## Data shown:

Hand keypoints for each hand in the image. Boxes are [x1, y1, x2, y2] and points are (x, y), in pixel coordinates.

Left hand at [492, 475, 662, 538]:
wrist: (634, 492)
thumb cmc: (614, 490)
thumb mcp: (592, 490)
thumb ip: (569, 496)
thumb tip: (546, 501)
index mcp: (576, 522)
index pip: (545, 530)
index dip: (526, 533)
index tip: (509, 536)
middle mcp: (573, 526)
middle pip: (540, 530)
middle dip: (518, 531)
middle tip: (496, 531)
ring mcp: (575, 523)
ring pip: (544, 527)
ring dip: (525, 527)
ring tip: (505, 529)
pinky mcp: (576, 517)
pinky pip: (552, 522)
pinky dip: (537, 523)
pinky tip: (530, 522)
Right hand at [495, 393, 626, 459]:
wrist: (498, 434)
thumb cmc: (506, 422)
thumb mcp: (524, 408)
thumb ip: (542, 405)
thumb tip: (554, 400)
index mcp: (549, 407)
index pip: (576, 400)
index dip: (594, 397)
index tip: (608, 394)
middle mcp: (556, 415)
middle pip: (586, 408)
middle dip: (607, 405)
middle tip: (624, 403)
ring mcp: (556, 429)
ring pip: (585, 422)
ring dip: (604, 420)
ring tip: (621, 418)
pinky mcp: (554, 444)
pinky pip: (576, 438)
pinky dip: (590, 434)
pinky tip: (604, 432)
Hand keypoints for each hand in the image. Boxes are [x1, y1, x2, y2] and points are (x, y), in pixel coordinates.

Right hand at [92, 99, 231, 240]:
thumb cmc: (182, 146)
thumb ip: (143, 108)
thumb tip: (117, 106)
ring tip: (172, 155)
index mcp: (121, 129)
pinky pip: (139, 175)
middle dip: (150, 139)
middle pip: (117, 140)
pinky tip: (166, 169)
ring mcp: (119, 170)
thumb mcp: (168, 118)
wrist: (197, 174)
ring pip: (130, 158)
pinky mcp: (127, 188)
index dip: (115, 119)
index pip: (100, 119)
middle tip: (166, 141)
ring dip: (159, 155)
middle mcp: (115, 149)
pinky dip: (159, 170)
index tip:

## What needs to be done:
The entire set of entries, and nothing else, should be set down exactly.

## Reply to the exercise:
Hand keypoints for each hand in the image. Boxes are [x1, y1, x2, y2] and points are (x, y), in pixel coordinates.

Left hand at [492, 475, 662, 538]:
wrist: (634, 492)
thumb cmc: (614, 490)
thumb mcp: (592, 490)
thumb ip: (569, 496)
thumb tip: (546, 501)
index mcp: (576, 522)
index pip: (545, 530)
index dip: (526, 533)
index tip: (509, 536)
middle mcp: (573, 526)
middle pip: (540, 530)
middle dip: (518, 531)
middle tip: (496, 531)
ring mcp: (575, 523)
ring pip: (544, 527)
ring dip: (525, 527)
ring tip: (505, 529)
pinky mcp: (576, 517)
pinky pip: (552, 522)
pinky dip: (537, 523)
pinky tip: (530, 522)
Right hand at [495, 393, 626, 459]:
wrist: (498, 434)
thumb cmc: (506, 422)
thumb mcp: (524, 408)
thumb ip: (542, 405)
thumb tip: (554, 400)
index mcp: (549, 407)
index pip: (576, 400)
index dip: (594, 397)
index tip: (608, 394)
middle mcp: (556, 415)
middle pip: (586, 408)
middle dip: (607, 405)
middle tip: (624, 403)
ring mcp: (556, 429)
ring pip: (585, 422)
ring dip: (604, 420)
ring tip: (621, 418)
pinky mcp: (554, 444)
pinky pip: (576, 438)
pinky dip: (590, 434)
pinky tip: (604, 432)
Hand keypoints for each hand in the image. Boxes are [x1, y1, x2, y2] and points are (x, y), in pixel coordinates.

Right hand at [92, 99, 231, 240]:
thumb cmc: (182, 146)
thumb ip: (143, 108)
thumb tip: (117, 106)
ring tip: (172, 155)
index mcp: (121, 129)
pinky pip: (139, 175)
middle dip: (150, 139)
middle pip: (117, 140)
pinky tip: (166, 169)
ring mcp: (119, 170)
thumb mcp: (168, 118)
wrist: (197, 174)
ring pip: (130, 158)
pinky mcp: (127, 188)
index dip: (115, 119)
index pip: (100, 119)
middle tip: (166, 141)
ring dip: (159, 155)
middle mcp: (115, 149)
pinky dip: (159, 170)
index tip:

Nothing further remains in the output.